Work required: Print every line of the data below word for word, from the first line to the last.

======== Records supplied ========

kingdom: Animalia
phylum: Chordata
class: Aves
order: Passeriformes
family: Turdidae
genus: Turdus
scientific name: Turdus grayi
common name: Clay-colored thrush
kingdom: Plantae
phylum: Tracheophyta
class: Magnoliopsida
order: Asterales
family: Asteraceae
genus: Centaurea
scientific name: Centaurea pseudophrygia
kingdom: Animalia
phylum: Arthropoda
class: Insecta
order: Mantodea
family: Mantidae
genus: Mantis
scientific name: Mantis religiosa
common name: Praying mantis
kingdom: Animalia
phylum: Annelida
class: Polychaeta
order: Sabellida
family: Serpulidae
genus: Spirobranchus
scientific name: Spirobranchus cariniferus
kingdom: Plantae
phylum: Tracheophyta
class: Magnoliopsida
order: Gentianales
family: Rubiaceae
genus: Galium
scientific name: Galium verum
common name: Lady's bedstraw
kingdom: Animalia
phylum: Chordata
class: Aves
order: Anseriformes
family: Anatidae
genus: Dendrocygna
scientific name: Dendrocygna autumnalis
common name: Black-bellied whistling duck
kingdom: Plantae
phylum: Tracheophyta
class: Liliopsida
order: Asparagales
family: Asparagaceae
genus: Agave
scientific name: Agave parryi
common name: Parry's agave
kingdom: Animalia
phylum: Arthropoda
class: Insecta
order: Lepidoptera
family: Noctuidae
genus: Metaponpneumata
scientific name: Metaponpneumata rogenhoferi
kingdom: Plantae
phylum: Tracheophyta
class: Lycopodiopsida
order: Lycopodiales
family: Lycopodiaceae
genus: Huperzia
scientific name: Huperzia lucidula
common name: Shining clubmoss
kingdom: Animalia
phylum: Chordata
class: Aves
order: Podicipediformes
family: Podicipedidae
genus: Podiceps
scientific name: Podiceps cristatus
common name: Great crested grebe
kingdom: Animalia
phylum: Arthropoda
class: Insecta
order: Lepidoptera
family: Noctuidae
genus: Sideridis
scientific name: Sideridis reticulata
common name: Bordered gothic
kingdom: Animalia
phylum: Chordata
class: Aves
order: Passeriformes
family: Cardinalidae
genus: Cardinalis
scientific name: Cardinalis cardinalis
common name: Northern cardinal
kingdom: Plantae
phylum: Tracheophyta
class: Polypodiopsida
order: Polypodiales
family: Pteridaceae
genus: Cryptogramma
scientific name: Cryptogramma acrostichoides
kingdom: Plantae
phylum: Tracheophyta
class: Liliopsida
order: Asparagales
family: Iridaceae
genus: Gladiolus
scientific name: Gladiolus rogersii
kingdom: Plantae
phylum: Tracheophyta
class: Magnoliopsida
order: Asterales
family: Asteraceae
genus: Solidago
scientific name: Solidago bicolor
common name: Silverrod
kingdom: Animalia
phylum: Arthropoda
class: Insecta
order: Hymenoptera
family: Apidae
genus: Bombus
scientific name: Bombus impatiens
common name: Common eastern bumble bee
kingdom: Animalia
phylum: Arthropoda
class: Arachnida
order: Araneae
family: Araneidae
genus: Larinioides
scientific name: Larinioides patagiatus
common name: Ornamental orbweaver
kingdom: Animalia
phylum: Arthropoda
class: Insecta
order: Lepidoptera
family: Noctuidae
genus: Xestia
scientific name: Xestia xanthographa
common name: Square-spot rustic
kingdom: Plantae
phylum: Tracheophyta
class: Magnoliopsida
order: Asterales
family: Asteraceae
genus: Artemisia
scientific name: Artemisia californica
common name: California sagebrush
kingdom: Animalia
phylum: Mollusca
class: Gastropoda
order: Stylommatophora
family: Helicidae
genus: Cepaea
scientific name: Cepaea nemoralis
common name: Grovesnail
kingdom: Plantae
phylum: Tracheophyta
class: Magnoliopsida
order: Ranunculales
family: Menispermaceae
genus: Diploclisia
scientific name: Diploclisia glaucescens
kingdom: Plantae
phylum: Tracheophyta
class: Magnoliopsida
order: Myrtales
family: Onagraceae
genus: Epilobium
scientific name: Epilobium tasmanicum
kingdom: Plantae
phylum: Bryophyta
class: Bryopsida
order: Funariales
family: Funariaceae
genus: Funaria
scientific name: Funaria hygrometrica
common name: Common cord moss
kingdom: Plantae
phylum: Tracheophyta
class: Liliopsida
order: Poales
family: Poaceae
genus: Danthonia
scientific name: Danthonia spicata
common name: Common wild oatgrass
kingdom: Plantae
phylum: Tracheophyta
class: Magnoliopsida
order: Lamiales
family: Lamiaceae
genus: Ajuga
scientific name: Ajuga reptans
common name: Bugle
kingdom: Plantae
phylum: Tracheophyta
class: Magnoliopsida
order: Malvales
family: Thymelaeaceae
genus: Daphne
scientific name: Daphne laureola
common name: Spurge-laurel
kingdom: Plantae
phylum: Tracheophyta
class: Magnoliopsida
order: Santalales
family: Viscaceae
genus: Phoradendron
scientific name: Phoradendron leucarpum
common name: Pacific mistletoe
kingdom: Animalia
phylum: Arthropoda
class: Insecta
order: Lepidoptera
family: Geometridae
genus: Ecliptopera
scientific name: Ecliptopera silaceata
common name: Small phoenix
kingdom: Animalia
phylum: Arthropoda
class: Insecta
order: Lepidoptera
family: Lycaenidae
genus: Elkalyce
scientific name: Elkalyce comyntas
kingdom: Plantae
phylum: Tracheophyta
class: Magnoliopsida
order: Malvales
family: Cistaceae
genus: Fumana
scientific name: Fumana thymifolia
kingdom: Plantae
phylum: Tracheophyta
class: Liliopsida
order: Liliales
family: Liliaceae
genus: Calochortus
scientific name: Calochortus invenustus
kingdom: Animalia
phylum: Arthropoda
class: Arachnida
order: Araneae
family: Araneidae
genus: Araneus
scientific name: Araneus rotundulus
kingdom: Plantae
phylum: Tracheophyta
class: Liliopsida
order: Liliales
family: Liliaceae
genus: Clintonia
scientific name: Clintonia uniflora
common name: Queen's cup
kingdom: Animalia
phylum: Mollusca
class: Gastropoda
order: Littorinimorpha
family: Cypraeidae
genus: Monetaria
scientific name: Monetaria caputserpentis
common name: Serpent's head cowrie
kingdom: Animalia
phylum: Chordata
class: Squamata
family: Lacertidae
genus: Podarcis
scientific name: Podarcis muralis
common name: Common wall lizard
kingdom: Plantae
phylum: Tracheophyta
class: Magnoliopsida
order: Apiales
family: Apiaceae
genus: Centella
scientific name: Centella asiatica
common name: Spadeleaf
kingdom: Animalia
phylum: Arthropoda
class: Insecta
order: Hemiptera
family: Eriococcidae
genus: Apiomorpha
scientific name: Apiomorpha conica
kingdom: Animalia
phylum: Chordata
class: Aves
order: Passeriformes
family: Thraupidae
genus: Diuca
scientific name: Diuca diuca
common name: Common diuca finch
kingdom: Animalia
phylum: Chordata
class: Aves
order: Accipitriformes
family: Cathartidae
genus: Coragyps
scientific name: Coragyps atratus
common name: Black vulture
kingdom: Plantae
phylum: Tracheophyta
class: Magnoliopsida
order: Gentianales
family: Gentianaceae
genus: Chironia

========

Solution to this exercise:
kingdom: Animalia
phylum: Chordata
class: Aves
order: Passeriformes
family: Turdidae
genus: Turdus
scientific name: Turdus grayi
common name: Clay-colored thrush
kingdom: Plantae
phylum: Tracheophyta
class: Magnoliopsida
order: Asterales
family: Asteraceae
genus: Centaurea
scientific name: Centaurea pseudophrygia
kingdom: Animalia
phylum: Arthropoda
class: Insecta
order: Mantodea
family: Mantidae
genus: Mantis
scientific name: Mantis religiosa
common name: Praying mantis
kingdom: Animalia
phylum: Annelida
class: Polychaeta
order: Sabellida
family: Serpulidae
genus: Spirobranchus
scientific name: Spirobranchus cariniferus
kingdom: Plantae
phylum: Tracheophyta
class: Magnoliopsida
order: Gentianales
family: Rubiaceae
genus: Galium
scientific name: Galium verum
common name: Lady's bedstraw
kingdom: Animalia
phylum: Chordata
class: Aves
order: Anseriformes
family: Anatidae
genus: Dendrocygna
scientific name: Dendrocygna autumnalis
common name: Black-bellied whistling duck
kingdom: Plantae
phylum: Tracheophyta
class: Liliopsida
order: Asparagales
family: Asparagaceae
genus: Agave
scientific name: Agave parryi
common name: Parry's agave
kingdom: Animalia
phylum: Arthropoda
class: Insecta
order: Lepidoptera
family: Noctuidae
genus: Metaponpneumata
scientific name: Metaponpneumata rogenhoferi
kingdom: Plantae
phylum: Tracheophyta
class: Lycopodiopsida
order: Lycopodiales
family: Lycopodiaceae
genus: Huperzia
scientific name: Huperzia lucidula
common name: Shining clubmoss
kingdom: Animalia
phylum: Chordata
class: Aves
order: Podicipediformes
family: Podicipedidae
genus: Podiceps
scientific name: Podiceps cristatus
common name: Great crested grebe
kingdom: Animalia
phylum: Arthropoda
class: Insecta
order: Lepidoptera
family: Noctuidae
genus: Sideridis
scientific name: Sideridis reticulata
common name: Bordered gothic
kingdom: Animalia
phylum: Chordata
class: Aves
order: Passeriformes
family: Cardinalidae
genus: Cardinalis
scientific name: Cardinalis cardinalis
common name: Northern cardinal
kingdom: Plantae
phylum: Tracheophyta
class: Polypodiopsida
order: Polypodiales
family: Pteridaceae
genus: Cryptogramma
scientific name: Cryptogramma acrostichoides
kingdom: Plantae
phylum: Tracheophyta
class: Liliopsida
order: Asparagales
family: Iridaceae
genus: Gladiolus
scientific name: Gladiolus rogersii
kingdom: Plantae
phylum: Tracheophyta
class: Magnoliopsida
order: Asterales
family: Asteraceae
genus: Solidago
scientific name: Solidago bicolor
common name: Silverrod
kingdom: Animalia
phylum: Arthropoda
class: Insecta
order: Hymenoptera
family: Apidae
genus: Bombus
scientific name: Bombus impatiens
common name: Common eastern bumble bee
kingdom: Animalia
phylum: Arthropoda
class: Arachnida
order: Araneae
family: Araneidae
genus: Larinioides
scientific name: Larinioides patagiatus
common name: Ornamental orbweaver
kingdom: Animalia
phylum: Arthropoda
class: Insecta
order: Lepidoptera
family: Noctuidae
genus: Xestia
scientific name: Xestia xanthographa
common name: Square-spot rustic
kingdom: Plantae
phylum: Tracheophyta
class: Magnoliopsida
order: Asterales
family: Asteraceae
genus: Artemisia
scientific name: Artemisia californica
common name: California sagebrush
kingdom: Animalia
phylum: Mollusca
class: Gastropoda
order: Stylommatophora
family: Helicidae
genus: Cepaea
scientific name: Cepaea nemoralis
common name: Grovesnail
kingdom: Plantae
phylum: Tracheophyta
class: Magnoliopsida
order: Ranunculales
family: Menispermaceae
genus: Diploclisia
scientific name: Diploclisia glaucescens
kingdom: Plantae
phylum: Tracheophyta
class: Magnoliopsida
order: Myrtales
family: Onagraceae
genus: Epilobium
scientific name: Epilobium tasmanicum
kingdom: Plantae
phylum: Bryophyta
class: Bryopsida
order: Funariales
family: Funariaceae
genus: Funaria
scientific name: Funaria hygrometrica
common name: Common cord moss
kingdom: Plantae
phylum: Tracheophyta
class: Liliopsida
order: Poales
family: Poaceae
genus: Danthonia
scientific name: Danthonia spicata
common name: Common wild oatgrass
kingdom: Plantae
phylum: Tracheophyta
class: Magnoliopsida
order: Lamiales
family: Lamiaceae
genus: Ajuga
scientific name: Ajuga reptans
common name: Bugle
kingdom: Plantae
phylum: Tracheophyta
class: Magnoliopsida
order: Malvales
family: Thymelaeaceae
genus: Daphne
scientific name: Daphne laureola
common name: Spurge-laurel
kingdom: Plantae
phylum: Tracheophyta
class: Magnoliopsida
order: Santalales
family: Viscaceae
genus: Phoradendron
scientific name: Phoradendron leucarpum
common name: Pacific mistletoe
kingdom: Animalia
phylum: Arthropoda
class: Insecta
order: Lepidoptera
family: Geometridae
genus: Ecliptopera
scientific name: Ecliptopera silaceata
common name: Small phoenix
kingdom: Animalia
phylum: Arthropoda
class: Insecta
order: Lepidoptera
family: Lycaenidae
genus: Elkalyce
scientific name: Elkalyce comyntas
kingdom: Plantae
phylum: Tracheophyta
class: Magnoliopsida
order: Malvales
family: Cistaceae
genus: Fumana
scientific name: Fumana thymifolia
kingdom: Plantae
phylum: Tracheophyta
class: Liliopsida
order: Liliales
family: Liliaceae
genus: Calochortus
scientific name: Calochortus invenustus
kingdom: Animalia
phylum: Arthropoda
class: Arachnida
order: Araneae
family: Araneidae
genus: Araneus
scientific name: Araneus rotundulus
kingdom: Plantae
phylum: Tracheophyta
class: Liliopsida
order: Liliales
family: Liliaceae
genus: Clintonia
scientific name: Clintonia uniflora
common name: Queen's cup
kingdom: Animalia
phylum: Mollusca
class: Gastropoda
order: Littorinimorpha
family: Cypraeidae
genus: Monetaria
scientific name: Monetaria caputserpentis
common name: Serpent's head cowrie
kingdom: Animalia
phylum: Chordata
class: Squamata
family: Lacertidae
genus: Podarcis
scientific name: Podarcis muralis
common name: Common wall lizard
kingdom: Plantae
phylum: Tracheophyta
class: Magnoliopsida
order: Apiales
family: Apiaceae
genus: Centella
scientific name: Centella asiatica
common name: Spadeleaf
kingdom: Animalia
phylum: Arthropoda
class: Insecta
order: Hemiptera
family: Eriococcidae
genus: Apiomorpha
scientific name: Apiomorpha conica
kingdom: Animalia
phylum: Chordata
class: Aves
order: Passeriformes
family: Thraupidae
genus: Diuca
scientific name: Diuca diuca
common name: Common diuca finch
kingdom: Animalia
phylum: Chordata
class: Aves
order: Accipitriformes
family: Cathartidae
genus: Coragyps
scientific name: Coragyps atratus
common name: Black vulture
kingdom: Plantae
phylum: Tracheophyta
class: Magnoliopsida
order: Gentianales
family: Gentianaceae
genus: Chironia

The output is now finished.